Implementation Details
======================

The sorted container types are implemented based on a couple observations. The
first is that Python lists are fast, really fast. They have great
characteristics for memory management and random access. The second is that
bisect.insort is fast. This is somewhat counter-intuitive since it ultimately
involves shifting a series of items in a list. But modern processors do this
really well. A lot of time has been spent optimizing memcopy/memmove-like
operations both in hardware and software.

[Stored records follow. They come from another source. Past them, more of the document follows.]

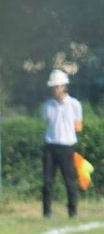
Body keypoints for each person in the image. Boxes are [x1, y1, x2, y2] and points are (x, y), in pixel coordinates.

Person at [42, 68, 83, 220]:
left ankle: (73, 212)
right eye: (52, 87)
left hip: (67, 147)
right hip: (50, 146)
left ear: (63, 86)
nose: (54, 89)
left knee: (70, 181)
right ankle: (47, 212)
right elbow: (46, 122)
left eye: (56, 86)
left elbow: (78, 126)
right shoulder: (47, 106)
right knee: (47, 181)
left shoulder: (74, 104)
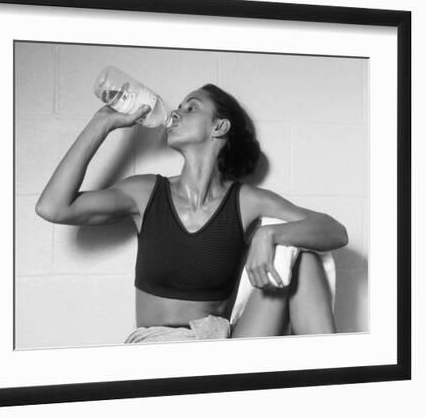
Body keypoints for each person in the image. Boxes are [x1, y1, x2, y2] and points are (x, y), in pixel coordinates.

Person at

But using only one list and bisect.insort would produce sluggish behavior for
lengths exceeding ten thousand. So the implementation of SortedList uses a list
of lists to store values. In this way, inserting or deleting is most often
performed on a short list. Only rarely does a new list need to be added or
deleted.

SortedList maintains three internal variables: _lists, _maxes, and _index. The
first is simply the list of lists. Each element is a list containing items. The
second contains the maximum value in each of the lists. This is used for fast
binary-search. The last maintains a tree of pair-wise sums of the lengths of
the lists.

Lists are kept balanced using the _load factor. If an internal list's length
exceeds double the load then it is split in two. Likewise at half the load it is
combined with its neighbor. By default this factor is 1000 which seems to work
well for lengths up to ten million. Lengths above that are recommended a load
factor that is the square root of the average length (although you will probably
exhaust the memory of your machine before that point). Experimentation is also
recommended. A :doc:`load factor performance comparison<performance-load>` is
also provided.

Finding an element is a two step process. First the _maxes list is bisected
which yields the index of a short sorted list. Then that list is bisected for
the index of the element.

Compared to tree-based implementations, using lists of lists has a few
advantages based on memory usage.

1. Most insertion/deletion doesn't require allocating or freeing memory. This
can be a big win as it takes a lot of strain off the garbage collector and
memory system.

2. Pointers to elements are packed densely. A traditional tree-based
implementation would require two pointers (left/right) to child nodes. Arrays
have no such overhead. This benefits the hardware's memory architecture and
better leverages caching.

3. The memory overhead per item is effectively a pointer to the item. Binary
tree implementations must add at least two more pointers per item.

4. Iteration is extremely fast as indexing sequential elements is a strength of
modern processors.

Traditional tree-based designs have better big-O notation but that ignores the
realities of today's software and hardware.

Indexing uses the _index list which operates as a tree of pair-wise sums of the
lengths of the lists. The tree is maintained as a dense binary tree. It's
easiest to explain with an example. Suppose _lists contains sublists with these
lengths (in this example, we assume the _load parameter is 4)::

    map(len, _lists) -> [3, 5, 4, 5, 6]

Given these lengths, the first row in the index is the pair-wise sums::

    [8, 9, 6, 0]

We pad the first row with zeros to make its length a power of 2. The next rows
of sums work similarly::

    [17, 6]
    [23]

Then all the rows are concatenated in reverse order so that the index is
finally::

    [23, 17, 6, 8, 9, 6, 0, 3, 5, 4, 5, 6]

With this list, we can efficiently compute the index of an item in a sublist
and, vice-versa, find an item given an index. Details of the algorithms to do so
are contained in the docstring for SortedList._loc and
SortedList._pos. Maintaining the position index in this way has several
advantages:

* It's easy to traverse to children/parent. The children of a position in the
  _index are at (pos * 2) + 1 and (pos * 2) + 2. The parent is at (pos - 1)
  // 2. We can even identify left/right-children easily. Each left-child is at an
  odd index and each right-child is at an even index.

* It's not built unless needed. If no indexing occurs, the memory and time
  accounting for position is skipped.

* It's fast to build. Calculating sums pair-wise and concatenating lists can all
  be done within C-routines in the Python interpreter.

* It's space efficient. The whole index is no more than twice the size of the
  length of the _lists and contains only integers.

* It's easy to update. Adding or removing an item involves incrementing or
  decrementing only log(len(_index)) items in the index. The only caveat to this
  is when a new sublist is created/deleted. In those scenarios the entire index
  is deleted and not rebuilt until needed.

The construction and maintainence of the index is unusual compared to other
designs described in research. Whether the design is novel, I (Grant Jenks) do
not know. I based the dense-tree structure on the efficiency of the heapq module
in Python.

Each sorted container has a function named _check for verifying
consistency. This function details the data-type invariants.